From that time on, I began questioning myself about my vocation; wondering what state of life, God was calling me to live. At the same time, my relationship with Jesus was growing. I realized the importance of the sacraments, especially the Eucharist and Penance. From that, I began to feel an appreciation for a vocation to religious life. At the same time, I denied that possibility as I thought that it was only an idea without any basis. I felt unfit for such a calling. When my friends at the parish saw my enthusiasm and involvement in the church, they began to tell me “you should consider the vocation to the priesthood.” They said they saw in me the potential to be a good religious. However, I just laughed and told them that this type of vocation was not for me; all I wanted was to serve God and be a good Christian.
What held me back was that I felt unqualified and unworthy for such calling; however, the curiosity to know more about priesthood did not go away. Yet, I chose to say and do nothing. Time passed and I started dating a girl. Everything was going well but a curiosity for the priesthood was still there. I felt divided and only then did I decide to speak about my situation with a priest.
The priest explained to me the different types of religious orders and asked me if I had an interest in any particular one. I told him that I did not know. As far as I could recall in those prior years of my life, I had never thought of or even considered the idea of becoming a priest. Because of that, I was skeptical about my thoughts.
In 2013, a young man whom I used to see at the parish youth group, entered the Vincentian Formation House near St. John’s University to discern his vocation. A month after he entered, he visited the youth group at St. Mary’s and invited me to attend a vocation discernment meeting at the Vincentian House. Because of his invitation and because of my curiosity I went to the meeting.
To bring you up to date, in 2014 I entered the Vincentian formation program to discern my vocation with the Vincentians. Despite my up and downs, I can honestly say the last five years with the Vincentian Community have been the best years of my life. For that, I am so thankful to God and my brother seminarians and Vincentian formators who have supported me all these years.

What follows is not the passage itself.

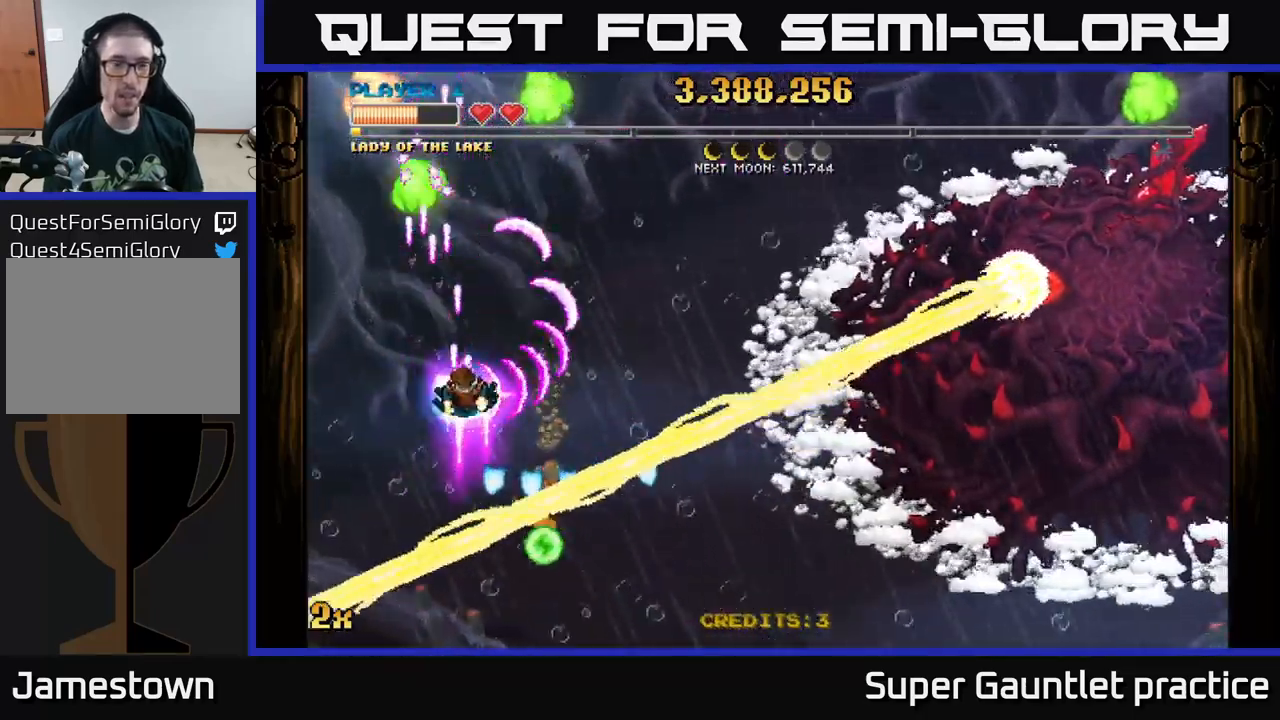
{"buttons": ["A"], "left_stick": "up-left", "events": [[17, "X", "up"], [84, "A", "up"], [100, "A", "down"], [134, "left_stick", "up"], [284, "left_stick", "up-left"]]}
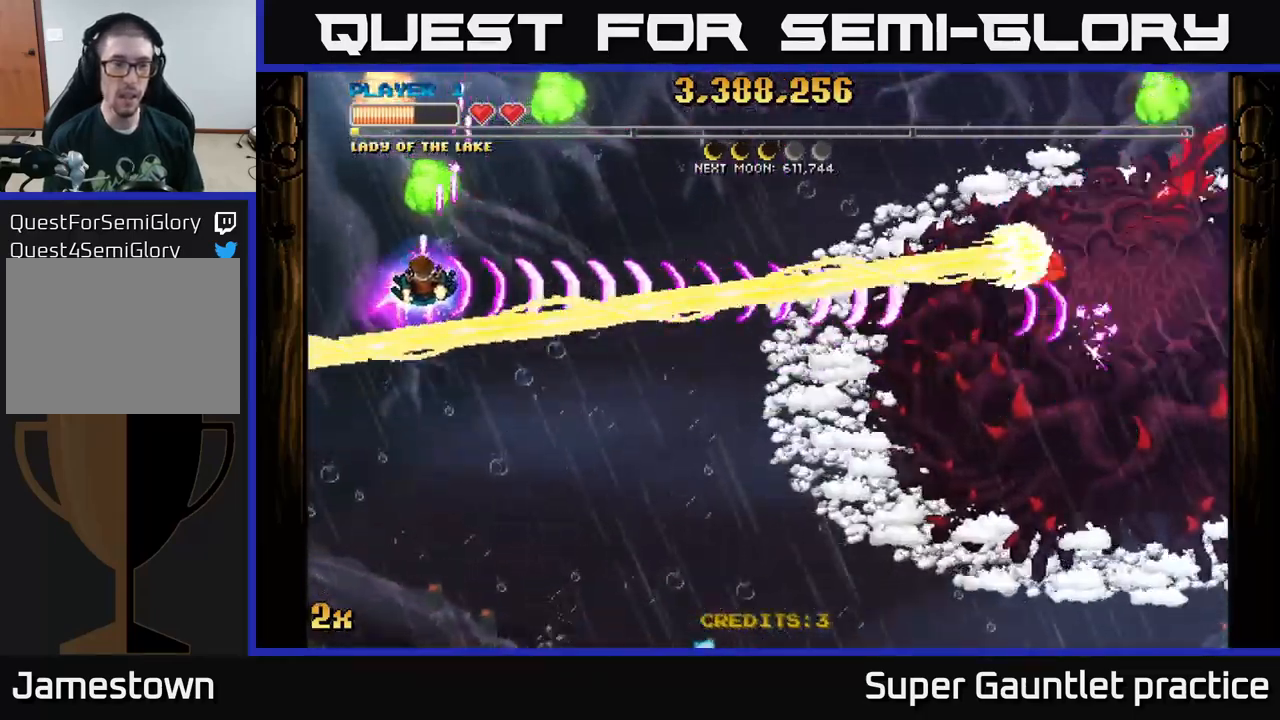
{"buttons": ["A"], "left_stick": "down-left", "events": [[467, "left_stick", "down-left"]]}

Today I continue in my discernment to see even more clearly if God is calling me to this way of life. In May, I will graduate from St. John’s with a B.A. in philosophy. My next step is to enter a program of spiritual formation, called the Internal Seminary (also ‘novitiate’. It focuses on the Vincentian vocation of following Christ bringing God’s love to the poor. If this way of life and calling continues to ring true to me, I will move on to a four-year program to study theology and continue my formation for Vincentian priesthood, with a goal of ordination in the spring, 2024.
In conclusion, I want to invite you, if you have curiosity, questions, or desires to know more about the vocation to religious life, to put those thoughts in God’s hands and give yourself a chance to discern what the plan of God for you is. And do not forget, if you start following Jesus; get ready to walk on paths along which you never thought you would walk.
Thank you and please keep my brother Vincentian seminarians and me in your prayers.